My computer is turned on, a blank windows doc is open. The cursor blinks. I look out the window, gaze at the ocean, notice the plummaria trees, walk to the fridge, What's that? Just toss it out. I return to the computer, and the cursor still blinks. This may or may not be writer's block.

Gabriel Garcia Marques took months to come up with his first sentence after which came the sweet pouring forth of a writer's vision. Would an outline be helpful? Maybe, if one is creatively impaired: Ginsberg and Kerouac probably never used outlines. Writing can be an edgy lifestyle.

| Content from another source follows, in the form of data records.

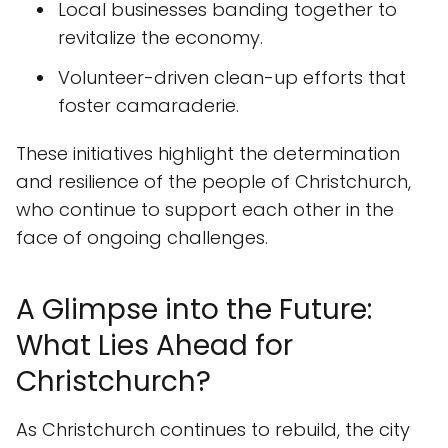
Local businesses banding together to
revitalize the economy.
Volunteer-driven clean-up efforts that
foster camaraderie.
These initiatives highlight the determination
and resilience of the people of Christchurch,
who continue to support each other in the
face of ongoing challenges.
A Glimpse into the Future:
What Lies Ahead for
Christchurch?
As Christchurch continues to rebuild, the city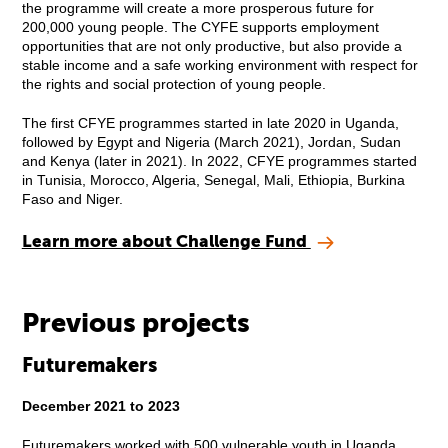
the programme will create a more prosperous future for
200,000 young people. The CYFE supports employment
opportunities that are not only productive, but also provide a
stable income and a safe working environment with respect for
the rights and social protection of young people.
The first CFYE programmes started in late 2020 in Uganda,
followed by Egypt and Nigeria (March 2021), Jordan, Sudan
and Kenya (later in 2021). In 2022, CFYE programmes started
in Tunisia, Morocco, Algeria, Senegal, Mali, Ethiopia, Burkina
Faso and Niger.
Learn more about Challenge Fund
Previous projects
Futuremakers
December 2021 to 2023
Futuremakers worked with 500 vulnerable youth in Uganda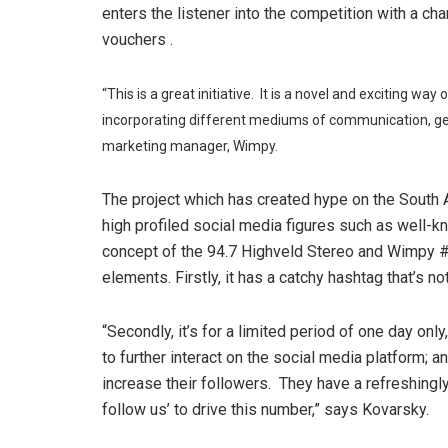
enters the listener into the competition with a 
vouchers .
“This is a great initiative. It is a novel and exciting wa
incorporating different mediums of communication, gen
marketing manager, Wimpy.
The project which has created hype on the South A
high profiled social media figures such as well-k
concept of the 94.7 Highveld Stereo and Wimpy 
elements. Firstly, it has a catchy hashtag that’s no
“Secondly, it’s for a limited period of one day on
to further interact on the social media platform; an
increase their followers. They have a refreshingly
follow us’ to drive this number,” says Kovarsky.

I went back to the blinking cursor, and the hours pass before my first sentence. Hours, days and weeks go on, and I read and rewrote the sentence, altered it again. I erased it.

The cursor blinks

Sunday, August 9, 2009

Hawiian Blue

My first wanderings on Oahu were primarily kept to an area between my apartment (hale) and Ala Moana beach park. An easy walk from the ewa side of Punchbowl crater through downtown Honolulu and eventually arriving at Ala Moana beach. Occasional deviations from this well trodden path led to Chinatown for a quick dash in and out of one of the few dozen markets. On the beach, even amongst the sparse crowd of mostly locals, nature offers such an alluring scene of an idyllic paradise that one's first thought is to never return to the previous life on the mainland. Sitting on the beach, or resting in a hammock on Magic Island staring out to the sea, the shades of blue are too easy to take in. The azure tide laps at the sandy shore, and as one gazes towards infinity it will eventually occur that possibly the essence of life is derived from the color blue: liquid blue, pale blue, sky blue, shades of blue separated first by the breakers that cascade on the nearby reef, and then by the horizon. After my car arrived I discovered that each beach is even more enticing. It is quite possible to spend hours doing nothing but to look out at the ocean, interspersed with occasional times of floating in water slightly cooler than the tropical air and stealing glances at the wall of coconut trees leaning over the shoreline which offer a shady respite.
There is also a shade of blue which seems best noticed at sunset, especially when there is a full moon. This I think is impossible to replicate. Photographs, paintings, videos cannot capture this. Luckily it is repeated daily, and this is probably why most Hawaiian homes have a lanai.

Blue is a part of the spirit of Aloha. Without the hues of blue, Aloha would be a little less ubiquitous.